Signs of respiratory failure in children

Signs of respiratory failure in children

One of the most common reasons why parents seek medical attention, especially with children between the age of 0 and 3 years, is changes in the breathing of the child. In most cases the reason for the “change” in question is not a serious condition of the lungs. We will give you practical advice how to recognise an actual shortness of breath in the child and what to do in the situation.

What does the term “respiratory failure” mean? Simply put, this is the inability of the lungs to maintain an adequate gas exchange, which manifests variously depending on the cause and the impacted area of the airways.

The number of illnesses which can cause the condition in question is not small at all. Here are some of the most common illnesses, which typically bring a child in a medical emergency cabinet:

Acute laryngitis or the so-called “barking” coughs. You can probably guess from the name that one of the main symptoms of the illness is the typical coughing that resembles dog’s barking. Its cause may have both infectious or non-infectious nature. It can be easily healed by a timely and adequate treatment, but it definitely requires medical assistance. What to expect and what to do?

Typically, the child goes to sleep and wakes up in the middle of the night or very early in the morning with the aforementioned coughing, very hampered (dyspnea) and rapid breathing. In most cases the body temperature is also increased, but not always.

What is the adequate behaviour in this case? First, try to stay calm. If you find your child with these symptoms, even if it is only the barking coughing, it is best to immediately seek medical assistance. Cool air helps relieve the symptoms and improves breathing, so you can:

  1. Contact your child’s doctor or seek immediate medical assistance.
  2. Meanwhile, if it is cold outside, bring the child out or on a balcony for a few minutes, or you can do a saline/corticosteroid inhalation before visiting a paediatrician.
  3. The condition is serious, so follow the specialists’ instructions promptly.
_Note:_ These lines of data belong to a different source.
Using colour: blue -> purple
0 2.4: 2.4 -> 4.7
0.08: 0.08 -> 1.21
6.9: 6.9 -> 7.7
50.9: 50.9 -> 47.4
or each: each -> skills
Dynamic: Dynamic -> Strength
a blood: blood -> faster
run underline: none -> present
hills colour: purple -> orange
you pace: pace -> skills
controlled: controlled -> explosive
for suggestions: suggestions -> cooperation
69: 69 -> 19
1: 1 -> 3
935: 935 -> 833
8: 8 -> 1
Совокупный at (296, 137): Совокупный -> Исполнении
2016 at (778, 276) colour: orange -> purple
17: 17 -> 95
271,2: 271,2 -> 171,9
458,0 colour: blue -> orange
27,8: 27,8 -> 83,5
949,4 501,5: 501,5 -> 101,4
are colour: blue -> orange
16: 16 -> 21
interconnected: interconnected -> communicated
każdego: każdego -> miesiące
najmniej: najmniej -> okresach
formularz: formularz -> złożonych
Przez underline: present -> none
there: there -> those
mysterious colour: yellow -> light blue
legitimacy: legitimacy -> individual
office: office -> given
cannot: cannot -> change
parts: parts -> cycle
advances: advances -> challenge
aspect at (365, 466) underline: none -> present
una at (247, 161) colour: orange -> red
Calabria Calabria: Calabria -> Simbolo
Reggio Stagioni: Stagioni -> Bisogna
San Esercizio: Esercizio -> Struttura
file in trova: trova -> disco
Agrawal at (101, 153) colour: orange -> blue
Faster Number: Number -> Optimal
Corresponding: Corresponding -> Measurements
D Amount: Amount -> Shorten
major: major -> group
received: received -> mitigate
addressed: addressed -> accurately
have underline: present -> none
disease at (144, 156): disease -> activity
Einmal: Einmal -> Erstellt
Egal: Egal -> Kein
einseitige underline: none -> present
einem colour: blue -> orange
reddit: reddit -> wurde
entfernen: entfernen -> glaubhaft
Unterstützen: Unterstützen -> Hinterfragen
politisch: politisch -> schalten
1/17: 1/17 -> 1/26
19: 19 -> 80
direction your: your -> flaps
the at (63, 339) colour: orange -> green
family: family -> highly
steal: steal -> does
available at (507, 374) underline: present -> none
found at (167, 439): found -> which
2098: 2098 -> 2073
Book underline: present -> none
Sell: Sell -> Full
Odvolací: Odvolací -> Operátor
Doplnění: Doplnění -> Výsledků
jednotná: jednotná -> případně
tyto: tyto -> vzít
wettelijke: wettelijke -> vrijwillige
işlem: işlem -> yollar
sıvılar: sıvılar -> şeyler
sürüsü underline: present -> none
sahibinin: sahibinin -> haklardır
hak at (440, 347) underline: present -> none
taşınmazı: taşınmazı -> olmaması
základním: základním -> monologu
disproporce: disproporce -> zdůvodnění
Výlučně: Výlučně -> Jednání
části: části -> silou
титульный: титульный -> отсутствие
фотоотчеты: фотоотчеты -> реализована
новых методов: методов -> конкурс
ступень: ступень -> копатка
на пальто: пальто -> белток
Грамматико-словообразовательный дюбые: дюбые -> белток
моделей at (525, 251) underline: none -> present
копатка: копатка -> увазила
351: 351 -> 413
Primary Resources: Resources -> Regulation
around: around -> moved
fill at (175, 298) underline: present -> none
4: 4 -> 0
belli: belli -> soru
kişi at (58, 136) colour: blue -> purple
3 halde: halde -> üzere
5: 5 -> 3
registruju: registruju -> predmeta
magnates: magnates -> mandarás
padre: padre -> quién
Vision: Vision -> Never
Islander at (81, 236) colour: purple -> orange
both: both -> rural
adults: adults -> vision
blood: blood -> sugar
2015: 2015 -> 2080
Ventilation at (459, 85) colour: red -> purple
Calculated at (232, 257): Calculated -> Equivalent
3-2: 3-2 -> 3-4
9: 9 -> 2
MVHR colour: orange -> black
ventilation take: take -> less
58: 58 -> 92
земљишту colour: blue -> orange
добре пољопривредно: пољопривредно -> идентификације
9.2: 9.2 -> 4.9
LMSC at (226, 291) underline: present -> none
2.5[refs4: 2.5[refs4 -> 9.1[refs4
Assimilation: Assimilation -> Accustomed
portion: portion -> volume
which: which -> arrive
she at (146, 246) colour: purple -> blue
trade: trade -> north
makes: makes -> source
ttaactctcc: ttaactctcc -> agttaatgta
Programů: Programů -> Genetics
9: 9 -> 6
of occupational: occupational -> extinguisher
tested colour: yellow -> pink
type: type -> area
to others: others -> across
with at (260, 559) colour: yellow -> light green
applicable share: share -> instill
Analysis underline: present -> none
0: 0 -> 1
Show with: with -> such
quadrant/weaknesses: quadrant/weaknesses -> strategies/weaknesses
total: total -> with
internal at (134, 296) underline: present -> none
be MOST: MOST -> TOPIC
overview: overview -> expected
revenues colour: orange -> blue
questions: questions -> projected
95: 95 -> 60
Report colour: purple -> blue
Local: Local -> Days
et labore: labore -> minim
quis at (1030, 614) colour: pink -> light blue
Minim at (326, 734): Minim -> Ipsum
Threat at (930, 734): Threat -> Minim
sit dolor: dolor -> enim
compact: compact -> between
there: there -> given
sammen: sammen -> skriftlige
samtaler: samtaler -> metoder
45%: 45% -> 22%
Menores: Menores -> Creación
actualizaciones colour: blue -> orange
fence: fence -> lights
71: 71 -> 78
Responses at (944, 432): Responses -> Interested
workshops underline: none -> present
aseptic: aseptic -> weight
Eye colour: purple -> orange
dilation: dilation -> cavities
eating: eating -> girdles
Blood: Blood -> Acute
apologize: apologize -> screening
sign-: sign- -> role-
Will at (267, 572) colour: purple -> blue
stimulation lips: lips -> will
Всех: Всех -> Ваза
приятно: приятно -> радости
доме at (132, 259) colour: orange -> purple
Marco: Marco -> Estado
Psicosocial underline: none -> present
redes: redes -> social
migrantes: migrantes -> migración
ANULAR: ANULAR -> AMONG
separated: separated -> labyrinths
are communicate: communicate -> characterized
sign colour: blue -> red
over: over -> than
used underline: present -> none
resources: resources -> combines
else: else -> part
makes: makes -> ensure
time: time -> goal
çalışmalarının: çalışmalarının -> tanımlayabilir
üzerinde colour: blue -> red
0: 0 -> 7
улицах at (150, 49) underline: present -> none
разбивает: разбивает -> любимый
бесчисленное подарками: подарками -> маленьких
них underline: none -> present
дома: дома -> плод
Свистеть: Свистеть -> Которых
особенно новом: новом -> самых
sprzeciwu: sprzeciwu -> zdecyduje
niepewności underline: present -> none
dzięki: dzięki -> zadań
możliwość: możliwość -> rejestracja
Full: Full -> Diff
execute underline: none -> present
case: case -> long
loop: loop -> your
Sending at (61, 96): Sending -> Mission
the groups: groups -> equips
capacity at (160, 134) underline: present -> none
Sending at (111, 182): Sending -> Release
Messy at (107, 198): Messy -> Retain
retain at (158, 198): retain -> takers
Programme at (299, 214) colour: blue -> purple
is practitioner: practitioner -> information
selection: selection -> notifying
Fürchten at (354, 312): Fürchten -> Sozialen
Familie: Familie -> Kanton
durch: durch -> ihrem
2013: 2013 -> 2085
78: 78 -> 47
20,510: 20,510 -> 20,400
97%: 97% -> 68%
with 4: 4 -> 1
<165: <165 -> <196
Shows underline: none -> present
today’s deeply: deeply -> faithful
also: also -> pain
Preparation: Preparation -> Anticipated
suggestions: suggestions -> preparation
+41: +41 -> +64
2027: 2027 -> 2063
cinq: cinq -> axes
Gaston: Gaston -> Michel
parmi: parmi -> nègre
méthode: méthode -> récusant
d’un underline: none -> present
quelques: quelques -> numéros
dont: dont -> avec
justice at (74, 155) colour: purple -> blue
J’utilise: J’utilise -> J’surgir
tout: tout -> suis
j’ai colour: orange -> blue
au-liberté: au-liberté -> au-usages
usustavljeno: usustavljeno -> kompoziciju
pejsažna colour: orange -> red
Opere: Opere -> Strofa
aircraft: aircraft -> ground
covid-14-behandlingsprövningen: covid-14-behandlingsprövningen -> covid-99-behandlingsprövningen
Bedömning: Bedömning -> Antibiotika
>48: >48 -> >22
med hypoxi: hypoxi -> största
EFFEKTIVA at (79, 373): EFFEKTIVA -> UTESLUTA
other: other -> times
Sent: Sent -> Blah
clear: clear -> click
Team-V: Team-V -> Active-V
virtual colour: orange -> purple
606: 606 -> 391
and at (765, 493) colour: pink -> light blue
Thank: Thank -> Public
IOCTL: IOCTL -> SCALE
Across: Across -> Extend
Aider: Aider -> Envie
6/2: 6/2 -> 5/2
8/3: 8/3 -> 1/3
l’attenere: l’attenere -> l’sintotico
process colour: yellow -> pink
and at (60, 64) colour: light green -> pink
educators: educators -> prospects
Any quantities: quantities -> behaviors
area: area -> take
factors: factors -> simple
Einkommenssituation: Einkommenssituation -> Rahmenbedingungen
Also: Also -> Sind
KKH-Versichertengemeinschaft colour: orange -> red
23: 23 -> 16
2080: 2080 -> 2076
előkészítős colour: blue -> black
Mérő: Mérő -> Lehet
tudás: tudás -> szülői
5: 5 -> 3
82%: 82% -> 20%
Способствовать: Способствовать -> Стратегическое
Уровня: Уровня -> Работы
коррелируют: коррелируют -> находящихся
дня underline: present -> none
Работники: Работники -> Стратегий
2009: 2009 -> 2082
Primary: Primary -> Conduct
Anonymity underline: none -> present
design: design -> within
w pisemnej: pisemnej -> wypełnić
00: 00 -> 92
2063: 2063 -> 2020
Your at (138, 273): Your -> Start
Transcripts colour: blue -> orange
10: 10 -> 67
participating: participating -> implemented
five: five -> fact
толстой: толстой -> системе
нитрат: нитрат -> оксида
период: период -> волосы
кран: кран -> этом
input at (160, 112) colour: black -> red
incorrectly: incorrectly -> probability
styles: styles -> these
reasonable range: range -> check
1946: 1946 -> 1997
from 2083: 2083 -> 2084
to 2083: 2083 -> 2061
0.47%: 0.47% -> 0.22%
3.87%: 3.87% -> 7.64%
If you are offered a hospital treatment, think well before denying the offer.

Acute bronchiolitis: a common illness, especially between the age of 0 and 2 years. It impacts the small branches of the lungs – bronchioles. It is confirmed by a doctor.

How it develops, how to recognise it and what to do when your child has it?

The main symptom is coughing, sometimes accompanied by a fever and a runny nose, but not always. Commonly, the child breathes rapidly. There is an unusual sinking in the areas above and below the breastbone (sternum), between the ribs, in the lower part of the neck. Wheezing can be heard coming from the chest. In babies, you may even notice bobbing of the head and nose flaring during breathing.

What to do?

  1. Contact your child’s paediatrician or seek immediate medical assistance.
  2. Keep the child well hydrated, provide liquids, breast or formula milk.
  3. Quite often, the clinical condition of the little one does not correlate with its mood and tone. We often see children with pronounced signs of respiratory failure being physically active, smiling and playing. Do not be deceived that this is a condition that can be easily disregarded.
  4. We do not recommend to self-administer treatment, you should instead seek medical assistance and do not turn down offered hospital treatment. Sometimes, especially in small children, a prolonged treatment is needed and this is not something that can be done at home.

Foreign body: A huge problem is the aspiration of a foreign body. This is a case of emergency that requires immediate medical assistance. Depending on the size, shape and texture, when the item enters the respiratory tract, it may cause serious and even fatal consequences for the patient.

When should we suspect that there is a foreign object in the airways of our child and what to do in such cases?

It is most commonly observed in the early years of the child’s development, when it is exploring the world through putting all sorts of objects in its mouth. Although this is a natural behaviour, parents should strictly monitor what gets in the baby’s mouth. When a foreign body enters the airways, the child starts coughing.

The coughs aim to throw out the item, but this does not always happen. This is why we recommend:

  1. Make sure the child does not have access to small items, nuts, bits of food, etc.
  2. Children should eat in a seated position and when calm, because we most commonly see the above mentioned condition when children eat while playing, running or jumping around.
  3. If you suspect aspiration of a foreign body, immediately contact your paediatrician, follow their instructions, ensure the child is calm and limit its movements, transport them to an emergency unit.
  4. Do not try to take out the object with your hand, do not sway the child, and do not pat it on the body.
  5. Stay calm.

These are the top three reasons for respiratory failure in children. Of course, such symptoms may also occur with other conditions, which are more rare and specific.

Generally: If the breathing of your child changes – it becomes rapid, as if done only with the belly, its head is swaying, its nose is flaring; if you notice that the areas above or below the breastbone or between the ribs are sinking in; if you suspect that it is choking on a foreign object: seek immediate medical assistance.

Thankfully, all three conditions can be treated successfully, but they require quick and timely measures.